# interested in relocating to Quebec



## mikebwriter (May 29, 2015)

Born in England spent most of my life in New Zealand and am a dual citizen of UK and NZ.
I'm a freelancer, web designer, indie game dev, entrepreneur, blogger, writing mentor, art director, designer, filmmaker, scriptwriter and fiction writer.
I'm also training for a day job in the mental health sector, locally.
With plans to work in Television.
I was just wondering how difficult it is to get a permanent residency in Canada?
I'm planning a trip there in a year or two to check it out, but it looks perfect for me.
I have a friend who moved from NZ to Canada to work on planes as an engineer.

I would like to buy a cottage (as guest house and a home office/studio/event centre) and some land, as well as a refurb van in Quebec. Then build a tiny home.

Also I've seen some stuff about Montreal, does anybody have more info about things to eat, see and do in Quebec? Does Canada have gaming conventions? Is there a startup/gaming/filmmaking/arts community? What are the main industries in Quebec?


----------



## JGK (Dec 12, 2009)

Montreal is a great place but in the areas you want to work (from your post) in you will absolutely need to be fluently bilingual.


----------



## Auld Yin (Mar 10, 2009)

Firstly you should check your eligibility for Canada. Go to Citizenship and Immigration Canada. You should be able to determine if you are eligible to immigrate. You may come for a visit for up to 6 months. As said by JGK you should have fluent French to live and work in Quebec. The cuisine in Montreal/Quebec City is on a par with Paris.


----------



## EVHB (Feb 11, 2008)

What about your plans to move to the US?


----------



## mikebwriter (May 29, 2015)

EVHB said:


> What about your plans to move to the US?

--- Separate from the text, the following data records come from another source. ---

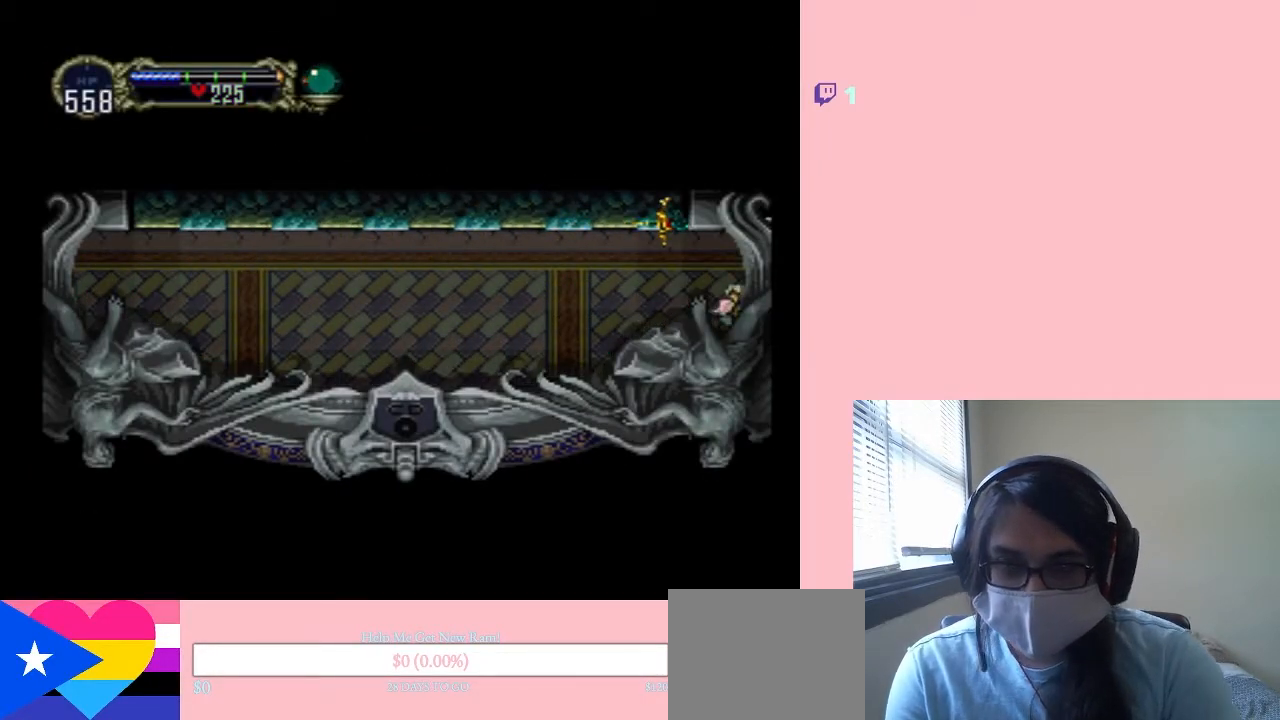
{"buttons": [], "left_stick": "center", "right_stick": "center", "events": []}
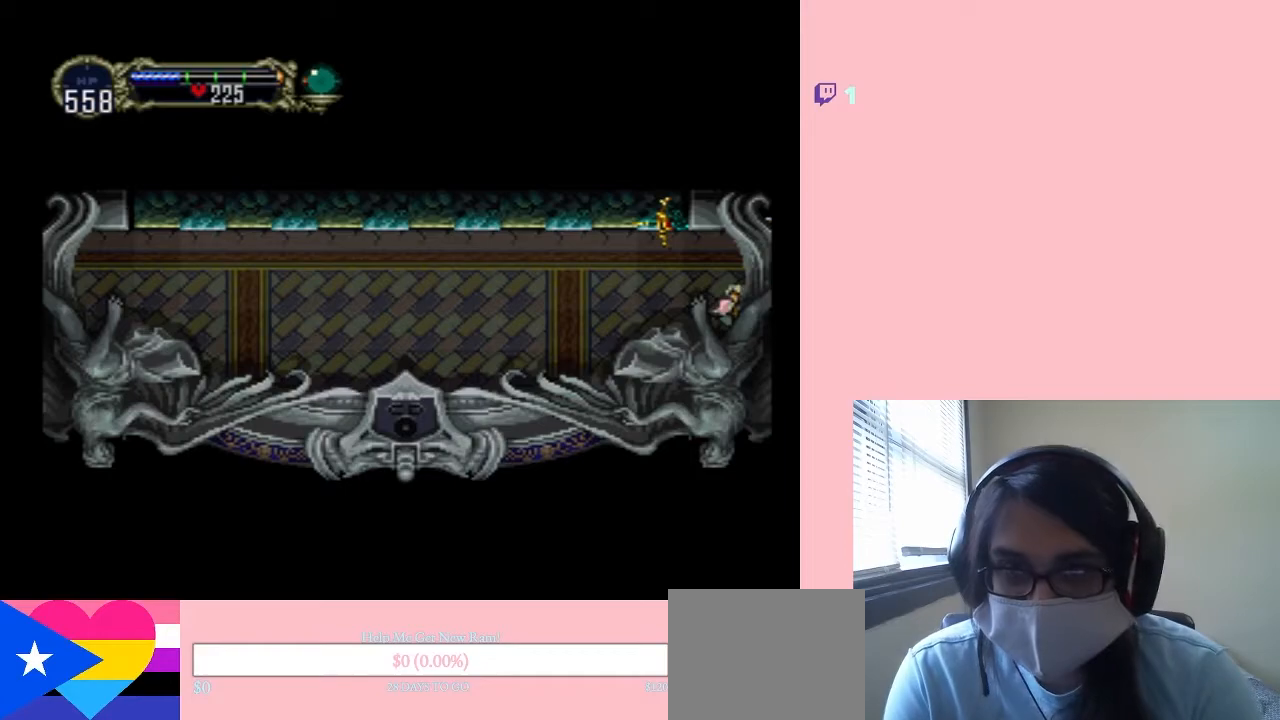
{"buttons": [], "left_stick": "center", "right_stick": "center", "events": []}
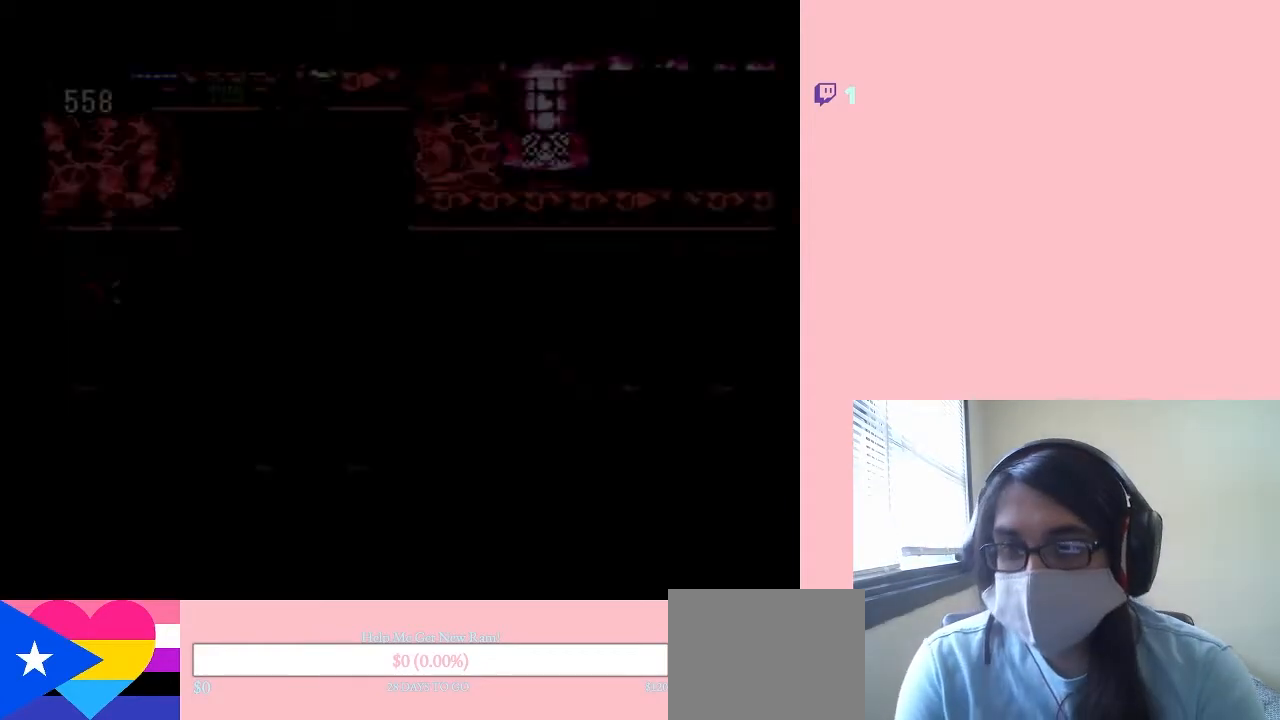
{"buttons": ["X"], "left_stick": "center", "right_stick": "center", "events": [[433, "X", "down"]]}
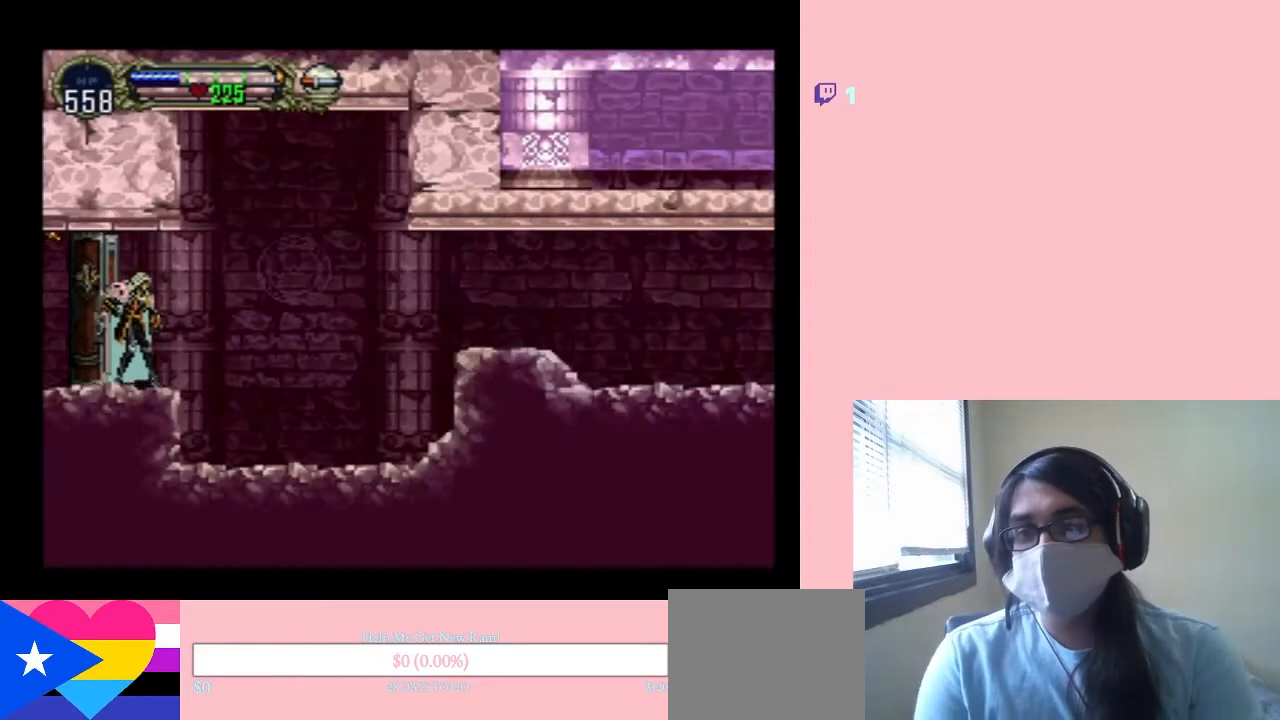
{"buttons": [], "left_stick": "center", "right_stick": "center", "events": [[100, "X", "up"], [267, "DPAD_RIGHT", "down"], [450, "DPAD_RIGHT", "up"]]}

getting a Green Card sounds practically impossible and I'd like to live, buy real estate and work.


----------



## Linosaurus (Mar 10, 2017)

I think the easiest thing you can do would be to get in contact with a relocation agency you can search on google or on some sites. Of course first try and get yourself informed by reading the official goverment guidelines on the web or something like that, or you could also ask your friend


----------